What you have to do ▸ Retype every line of text in the listing below word for word, keeping the line order. Leave the pictures out.

Source data ▸
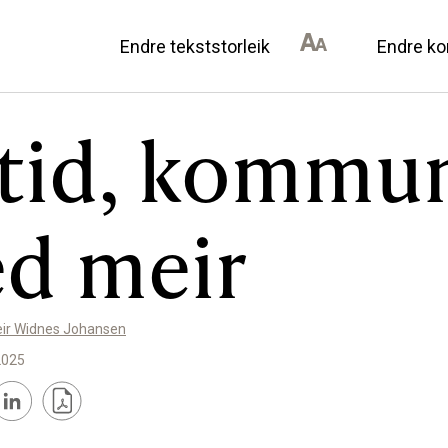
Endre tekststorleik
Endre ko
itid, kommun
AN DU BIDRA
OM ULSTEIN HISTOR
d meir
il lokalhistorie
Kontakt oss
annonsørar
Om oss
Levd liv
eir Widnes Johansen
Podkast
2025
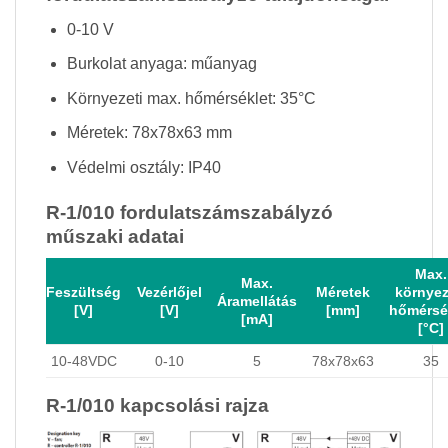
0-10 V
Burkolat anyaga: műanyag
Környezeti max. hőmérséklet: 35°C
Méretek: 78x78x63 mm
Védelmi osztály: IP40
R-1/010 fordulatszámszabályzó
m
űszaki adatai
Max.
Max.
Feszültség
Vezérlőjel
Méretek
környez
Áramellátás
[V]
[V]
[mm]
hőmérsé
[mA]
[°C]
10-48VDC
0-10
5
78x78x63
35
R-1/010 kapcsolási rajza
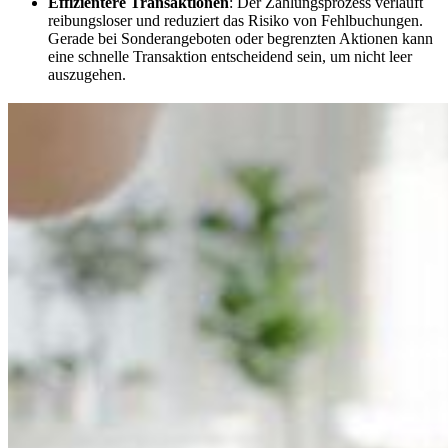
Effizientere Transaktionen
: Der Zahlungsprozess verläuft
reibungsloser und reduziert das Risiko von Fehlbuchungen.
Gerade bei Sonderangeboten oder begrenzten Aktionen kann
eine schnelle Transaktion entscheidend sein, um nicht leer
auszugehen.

Reply to the task ▸
Endre tekststorleik
Endre ko
itid, kommun
AN DU BIDRA
OM ULSTEIN HISTOR
d meir
il lokalhistorie
Kontakt oss
annonsørar
Om oss
Levd liv
eir Widnes Johansen
Podkast
2025
0-10 V
Burkolat anyaga: műanyag
Környezeti max. hőmérséklet: 35°C
Méretek: 78x78x63 mm
Védelmi osztály: IP40
R-1/010 fordulatszámszabályzó
m
űszaki adatai
Max.
Max.
Feszültség
Vezérlőjel
Méretek
környez
Áramellátás
[V]
[V]
[mm]
hőmérsé
[mA]
[°C]
10-48VDC
0-10
5
78x78x63
35
R-1/010 kapcsolási rajza
Effizientere Transaktionen
: Der Zahlungsprozess verläuft
reibungsloser und reduziert das Risiko von Fehlbuchungen.
Gerade bei Sonderangeboten oder begrenzten Aktionen kann
eine schnelle Transaktion entscheidend sein, um nicht leer
auszugehen.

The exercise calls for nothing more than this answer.